Faeries are not a “movement,” in Harry’s words, but a “development.” Our consciousness is “spiritual consciousness” and we “enjoy each other’s enjoyment.”  Faerie space, and by extension, Billy space and spirit bear space, is spiritual space for our community of love and compassion, where we listen without judgement, share with each other in “great respect and affection.”  In our space we embrace the goodness, rightness, and beauty of ourselves. We wrestle with “interpretive questions to be judged in terms of the ethics of the world we now live in.” We are Mediators between the seen and the unseen, the make-believe and the real, the Spirit and the flesh. We experience life with awe and wonder. Our sexuality is a gateway to Spirit.

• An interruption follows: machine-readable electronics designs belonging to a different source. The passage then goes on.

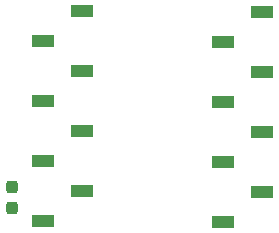
<source format=gbp>
G04 #@! TF.GenerationSoftware,KiCad,Pcbnew,9.0.2-9.0.2-0~ubuntu24.04.1*
G04 #@! TF.CreationDate,2025-06-12T12:11:57+02:00*
G04 #@! TF.ProjectId,PCB_Affichage,5043425f-4166-4666-9963-686167652e6b,rev?*
G04 #@! TF.SameCoordinates,Original*
G04 #@! TF.FileFunction,Paste,Bot*
G04 #@! TF.FilePolarity,Positive*
%FSLAX46Y46*%
G04 Gerber Fmt 4.6, Leading zero omitted, Abs format (unit mm)*
G04 Created by KiCad (PCBNEW 9.0.2-9.0.2-0~ubuntu24.04.1) date 2025-06-12 12:11:57*
%MOMM*%
%LPD*%
G01*
G04 APERTURE LIST*
G04 Aperture macros list*
%AMRoundRect*
0 Rectangle with rounded corners*
0 $1 Rounding radius*
0 $2 $3 $4 $5 $6 $7 $8 $9 X,Y pos of 4 corners*
0 Add a 4 corners polygon primitive as box body*
4,1,4,$2,$3,$4,$5,$6,$7,$8,$9,$2,$3,0*
0 Add four circle primitives for the rounded corners*
1,1,$1+$1,$2,$3*
1,1,$1+$1,$4,$5*
1,1,$1+$1,$6,$7*
1,1,$1+$1,$8,$9*
0 Add four rect primitives between the rounded corners*
20,1,$1+$1,$2,$3,$4,$5,0*
20,1,$1+$1,$4,$5,$6,$7,0*
20,1,$1+$1,$6,$7,$8,$9,0*
20,1,$1+$1,$8,$9,$2,$3,0*%
G04 Aperture macros list end*
%ADD10R,1.900000X1.000000*%
%ADD11RoundRect,0.237500X0.237500X-0.300000X0.237500X0.300000X-0.237500X0.300000X-0.237500X-0.300000X0*%
G04 APERTURE END LIST*
D10*
X110965000Y-48595000D03*
X107665000Y-51135000D03*
X110965000Y-53675000D03*
X107665000Y-56215000D03*
X110965000Y-58755000D03*
X107665000Y-61295000D03*
X110965000Y-63835000D03*
X107665000Y-66375000D03*
X122905000Y-66380000D03*
X126205000Y-63840000D03*
X122905000Y-61300000D03*
X126205000Y-58760000D03*
X122905000Y-56220000D03*
X126205000Y-53680000D03*
X122905000Y-51140000D03*
X126205000Y-48600000D03*
D11*
X105090000Y-65202500D03*
X105090000Y-63477500D03*
M02*

</source>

Harry remained a radical to the end, never willing to accept how gay and lesbian history has been made to conform to a “neat closet-to-liberation, accommodationist-to-activist, homophile-to-gay model that ignores the radical roots of early the Mattachine society days.” He once wrote, “What passes for ‘theory’ today –clever essays in arcane terminology with the word ‘Queer’ in the title—rarely offers points of articulation with daily life struggles.” For me, Harry bridges the gap in my life between the world of academic thought experiments and the lived reality of my Gay life. After a long, circuitous path, I eventually found my way home to what I had been missing along the way—the spiritual dimension of my Gay existence and the existence of a Gay spiritual community. This is also the necessary ingredient I have found missing in assimilationist identity politics, middle-class materialist values of “success,” and academic theorizing. As the adage in 12-Step programs, where I had my spiritual awakening, puts it, “This is a million-dollar [spiritual] Program, and most people are willing to settle for nickels and dimes.”